(October 28 - December 31, 2021)
Primal art has always had tactility, a sensual relationship to the earth. It may be naturally abstracted, or it may be figurative, but it almost always serves as a physical connection to an integral animism. For the last thirty years we have found this visionary quality in the works of Contemporary Indigenous artists in Australia. It was inevitable, then, that in these days of confrontations with racism and destructive climate change and the greedy cruelty of psychological and physical gentrification, that Cavin-Morris gallery would work toward showing a version of this vastly important art from those original culture bearers of the Western Australian landscape, an art that is alive, current, and electric.
With the help of Emilia Galaitis (Emilia Galitis Projects), who connected us with the Warlayirti Artists and Poppy Lever, Director, Balgo Arts, sixteen paintings by the following Balgo artists were selected: Pauline Sunfly, Helicopter (Joey Tjungurrayi), Jimmie and Angie Tchooga, Winifred Nanala, Vincent Nanala, Brian Mudgedell, Christine Yukenbarri, Matthew West and Miriam Baadjo.
We love this inter-generational group because the artists are not only important Culture Bearers and keepers of the dreaming of their ancestors, but they collectively are more direct and personal in the ways they speak through paint. The colors are intense, visceral, and bold, more gestural than pointillistic, filled with interior light. The application of paint is very physical, and it is directly relates to the traditional application of paint to skin which reflects the charged faceted light of sky, water, and fire.

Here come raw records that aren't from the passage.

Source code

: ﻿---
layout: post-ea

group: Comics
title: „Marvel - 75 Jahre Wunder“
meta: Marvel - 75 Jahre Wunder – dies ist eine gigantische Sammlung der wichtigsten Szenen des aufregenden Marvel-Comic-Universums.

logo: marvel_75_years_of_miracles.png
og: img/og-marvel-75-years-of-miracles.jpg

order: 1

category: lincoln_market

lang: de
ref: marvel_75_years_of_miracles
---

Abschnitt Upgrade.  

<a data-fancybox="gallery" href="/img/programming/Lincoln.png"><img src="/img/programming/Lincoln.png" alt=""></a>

This exhibition is about our excitement in perceiving one people’s interaction with what is still vital and part of an age-old patrimony.
The paintings are also edgy. They are the modern visualizations of an oral culture’s sacred topography. They break the arbitrary rules of what people think contemporary art should include. Although they come from a group comprehensive of traditional cultural laws, but they also reflect the individuality of the creative hand. They are free of dogma. There is no separation between these hands and these souls. These paintings are direct and immediate expressions of ever-changing natural and physical circumstances in a terrain disappearing at the unthinking destruction of mining and commercial developments. Yet the work is beautiful, yet it is dramatic. In a world grasping for preservation of memory, dream, and the sanctity of the Earth herself, it has human importance in its legacies. These hands bring the touching of the Earth to new skins of canvas and paper, awakening in us a hunger for ecological safekeeping.